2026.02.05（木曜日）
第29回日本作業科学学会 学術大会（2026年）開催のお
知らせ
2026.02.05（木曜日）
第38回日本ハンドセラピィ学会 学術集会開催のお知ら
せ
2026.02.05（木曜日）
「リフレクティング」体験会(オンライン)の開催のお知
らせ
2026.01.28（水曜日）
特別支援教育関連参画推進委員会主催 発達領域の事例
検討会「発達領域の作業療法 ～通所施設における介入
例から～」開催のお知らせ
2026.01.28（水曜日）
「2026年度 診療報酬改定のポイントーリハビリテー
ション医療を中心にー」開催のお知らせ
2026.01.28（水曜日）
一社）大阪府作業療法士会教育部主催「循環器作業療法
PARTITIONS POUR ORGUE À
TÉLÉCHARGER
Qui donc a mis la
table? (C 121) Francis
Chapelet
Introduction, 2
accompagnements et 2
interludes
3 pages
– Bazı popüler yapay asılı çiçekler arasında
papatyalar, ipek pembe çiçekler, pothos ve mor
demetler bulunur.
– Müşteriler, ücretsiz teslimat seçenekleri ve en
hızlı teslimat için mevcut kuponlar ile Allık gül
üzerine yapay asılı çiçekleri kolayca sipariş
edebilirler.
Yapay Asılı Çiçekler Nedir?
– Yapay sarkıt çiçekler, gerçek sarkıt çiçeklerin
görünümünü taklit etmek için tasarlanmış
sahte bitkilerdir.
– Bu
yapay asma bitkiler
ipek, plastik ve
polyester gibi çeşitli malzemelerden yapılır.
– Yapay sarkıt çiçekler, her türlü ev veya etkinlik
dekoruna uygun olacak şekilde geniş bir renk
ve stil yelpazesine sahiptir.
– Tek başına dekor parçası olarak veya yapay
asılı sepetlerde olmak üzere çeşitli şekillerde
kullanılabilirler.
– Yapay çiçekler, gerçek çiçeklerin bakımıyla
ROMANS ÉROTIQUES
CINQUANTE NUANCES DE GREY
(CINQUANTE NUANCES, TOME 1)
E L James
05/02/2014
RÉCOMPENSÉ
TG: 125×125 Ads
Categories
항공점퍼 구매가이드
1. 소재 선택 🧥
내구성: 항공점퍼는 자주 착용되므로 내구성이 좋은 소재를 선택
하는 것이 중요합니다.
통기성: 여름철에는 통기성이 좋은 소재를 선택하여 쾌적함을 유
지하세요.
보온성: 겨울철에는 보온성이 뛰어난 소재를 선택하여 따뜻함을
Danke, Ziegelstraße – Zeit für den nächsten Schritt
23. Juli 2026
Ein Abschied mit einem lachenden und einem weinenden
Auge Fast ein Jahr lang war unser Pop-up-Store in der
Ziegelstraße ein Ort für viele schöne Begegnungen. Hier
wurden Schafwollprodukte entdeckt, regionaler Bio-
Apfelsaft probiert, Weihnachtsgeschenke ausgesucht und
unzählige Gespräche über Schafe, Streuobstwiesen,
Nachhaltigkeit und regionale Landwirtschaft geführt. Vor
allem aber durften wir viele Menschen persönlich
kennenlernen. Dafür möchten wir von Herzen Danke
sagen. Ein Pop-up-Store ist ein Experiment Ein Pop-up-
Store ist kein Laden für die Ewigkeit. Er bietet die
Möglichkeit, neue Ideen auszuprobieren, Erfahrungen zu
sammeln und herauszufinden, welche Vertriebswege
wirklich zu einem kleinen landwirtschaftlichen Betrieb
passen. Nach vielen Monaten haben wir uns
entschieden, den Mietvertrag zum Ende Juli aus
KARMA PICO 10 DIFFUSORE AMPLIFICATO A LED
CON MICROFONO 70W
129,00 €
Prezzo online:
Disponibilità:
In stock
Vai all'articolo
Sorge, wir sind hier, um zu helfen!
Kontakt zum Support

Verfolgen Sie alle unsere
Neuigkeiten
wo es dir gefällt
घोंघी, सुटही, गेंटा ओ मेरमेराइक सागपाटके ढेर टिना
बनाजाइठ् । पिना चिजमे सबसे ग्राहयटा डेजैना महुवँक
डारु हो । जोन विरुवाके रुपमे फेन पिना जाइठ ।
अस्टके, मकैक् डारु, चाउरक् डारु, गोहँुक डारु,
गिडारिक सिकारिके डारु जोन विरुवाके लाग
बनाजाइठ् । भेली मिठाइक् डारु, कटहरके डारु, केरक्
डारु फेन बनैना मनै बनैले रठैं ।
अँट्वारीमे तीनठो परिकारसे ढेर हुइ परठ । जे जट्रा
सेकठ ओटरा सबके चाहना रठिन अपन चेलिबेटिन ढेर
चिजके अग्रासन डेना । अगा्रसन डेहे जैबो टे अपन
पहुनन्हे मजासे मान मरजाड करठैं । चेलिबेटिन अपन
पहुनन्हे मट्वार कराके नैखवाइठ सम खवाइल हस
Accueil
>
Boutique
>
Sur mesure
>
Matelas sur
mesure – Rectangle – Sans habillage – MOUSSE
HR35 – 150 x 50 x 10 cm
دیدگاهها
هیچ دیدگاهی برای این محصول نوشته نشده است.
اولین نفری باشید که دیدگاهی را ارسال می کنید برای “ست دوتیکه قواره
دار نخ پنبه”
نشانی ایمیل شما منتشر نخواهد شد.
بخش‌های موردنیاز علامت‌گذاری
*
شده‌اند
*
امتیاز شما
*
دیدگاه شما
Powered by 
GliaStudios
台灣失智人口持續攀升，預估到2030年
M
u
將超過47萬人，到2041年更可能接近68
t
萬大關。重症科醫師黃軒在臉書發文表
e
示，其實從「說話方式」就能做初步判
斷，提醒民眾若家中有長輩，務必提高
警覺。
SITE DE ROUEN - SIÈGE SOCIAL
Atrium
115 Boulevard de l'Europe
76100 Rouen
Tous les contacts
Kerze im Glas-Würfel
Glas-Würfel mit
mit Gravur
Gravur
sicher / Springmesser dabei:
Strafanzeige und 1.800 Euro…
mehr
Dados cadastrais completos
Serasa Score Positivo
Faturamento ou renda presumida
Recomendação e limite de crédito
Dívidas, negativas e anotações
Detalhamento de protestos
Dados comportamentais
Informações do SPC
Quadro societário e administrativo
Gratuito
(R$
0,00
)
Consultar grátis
★ ★ ★ ★ ★ ★ ★
What is expected: In the entries above, how many lines hold the word "çeşitli"? State the number and nothing else.

Result: 2